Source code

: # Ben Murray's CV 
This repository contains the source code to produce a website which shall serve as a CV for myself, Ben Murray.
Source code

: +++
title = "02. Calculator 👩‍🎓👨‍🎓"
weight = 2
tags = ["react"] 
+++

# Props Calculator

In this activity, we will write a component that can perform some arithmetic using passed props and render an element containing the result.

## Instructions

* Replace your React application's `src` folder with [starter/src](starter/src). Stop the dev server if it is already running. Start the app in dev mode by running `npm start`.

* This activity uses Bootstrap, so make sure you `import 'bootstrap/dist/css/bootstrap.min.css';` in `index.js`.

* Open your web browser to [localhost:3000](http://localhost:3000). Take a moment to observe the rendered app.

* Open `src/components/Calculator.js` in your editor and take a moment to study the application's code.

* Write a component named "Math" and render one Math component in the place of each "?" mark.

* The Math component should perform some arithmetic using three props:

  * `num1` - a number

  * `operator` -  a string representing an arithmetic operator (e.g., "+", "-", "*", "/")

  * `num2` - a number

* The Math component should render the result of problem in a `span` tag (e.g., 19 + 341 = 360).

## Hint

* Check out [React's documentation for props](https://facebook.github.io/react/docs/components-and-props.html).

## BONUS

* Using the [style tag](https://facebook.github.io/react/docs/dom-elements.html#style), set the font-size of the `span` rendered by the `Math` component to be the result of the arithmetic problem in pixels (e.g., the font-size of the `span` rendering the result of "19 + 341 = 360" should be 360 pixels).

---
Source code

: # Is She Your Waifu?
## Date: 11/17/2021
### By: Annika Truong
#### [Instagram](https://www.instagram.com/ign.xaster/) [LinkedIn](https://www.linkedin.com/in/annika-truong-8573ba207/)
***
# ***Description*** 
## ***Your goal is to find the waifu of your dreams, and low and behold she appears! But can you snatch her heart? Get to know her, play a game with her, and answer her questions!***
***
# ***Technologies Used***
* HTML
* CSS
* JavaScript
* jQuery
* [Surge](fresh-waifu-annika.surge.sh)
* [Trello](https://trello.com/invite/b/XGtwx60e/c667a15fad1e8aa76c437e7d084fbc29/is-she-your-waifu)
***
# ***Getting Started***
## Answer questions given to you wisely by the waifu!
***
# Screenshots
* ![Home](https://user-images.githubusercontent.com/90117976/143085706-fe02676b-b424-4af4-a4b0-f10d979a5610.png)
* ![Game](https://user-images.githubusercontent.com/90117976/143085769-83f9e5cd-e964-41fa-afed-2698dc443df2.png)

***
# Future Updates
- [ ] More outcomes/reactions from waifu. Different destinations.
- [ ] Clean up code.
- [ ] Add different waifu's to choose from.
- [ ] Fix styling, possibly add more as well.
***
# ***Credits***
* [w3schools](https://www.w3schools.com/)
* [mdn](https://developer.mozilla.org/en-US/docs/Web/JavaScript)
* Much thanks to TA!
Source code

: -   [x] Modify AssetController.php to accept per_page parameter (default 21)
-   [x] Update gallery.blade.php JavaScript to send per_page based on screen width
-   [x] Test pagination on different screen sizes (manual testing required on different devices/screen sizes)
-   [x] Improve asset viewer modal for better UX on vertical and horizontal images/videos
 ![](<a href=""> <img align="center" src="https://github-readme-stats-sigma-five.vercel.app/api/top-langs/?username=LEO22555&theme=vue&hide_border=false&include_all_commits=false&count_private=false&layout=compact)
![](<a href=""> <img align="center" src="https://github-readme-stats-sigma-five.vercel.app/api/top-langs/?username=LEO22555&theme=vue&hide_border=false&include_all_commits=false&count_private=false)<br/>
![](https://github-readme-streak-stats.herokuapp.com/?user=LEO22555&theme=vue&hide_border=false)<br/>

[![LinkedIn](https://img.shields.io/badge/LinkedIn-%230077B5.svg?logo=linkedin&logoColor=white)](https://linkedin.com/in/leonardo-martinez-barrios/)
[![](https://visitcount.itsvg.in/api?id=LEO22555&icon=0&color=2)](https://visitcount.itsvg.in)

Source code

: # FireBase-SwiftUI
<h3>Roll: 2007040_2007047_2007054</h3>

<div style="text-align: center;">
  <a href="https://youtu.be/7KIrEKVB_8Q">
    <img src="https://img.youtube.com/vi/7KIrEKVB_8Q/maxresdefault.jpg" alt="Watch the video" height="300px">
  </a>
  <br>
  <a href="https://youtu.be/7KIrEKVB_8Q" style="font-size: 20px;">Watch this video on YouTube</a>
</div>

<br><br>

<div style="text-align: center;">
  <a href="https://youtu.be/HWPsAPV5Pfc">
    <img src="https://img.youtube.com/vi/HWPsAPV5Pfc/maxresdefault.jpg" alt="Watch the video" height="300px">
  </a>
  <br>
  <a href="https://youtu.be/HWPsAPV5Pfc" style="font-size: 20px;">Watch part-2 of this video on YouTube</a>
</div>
◆ ◆ ◆ ◆
** To do **
Restate, word for word and with nothing added, the lines from the first line of the listing through the one where "# Props Calculator" stands.

** Result of the task **
Source code

: # Ben Murray's CV 
This repository contains the source code to produce a website which shall serve as a CV for myself, Ben Murray.
Source code

: +++
title = "02. Calculator 👩‍🎓👨‍🎓"
weight = 2
tags = ["react"] 
+++

# Props Calculator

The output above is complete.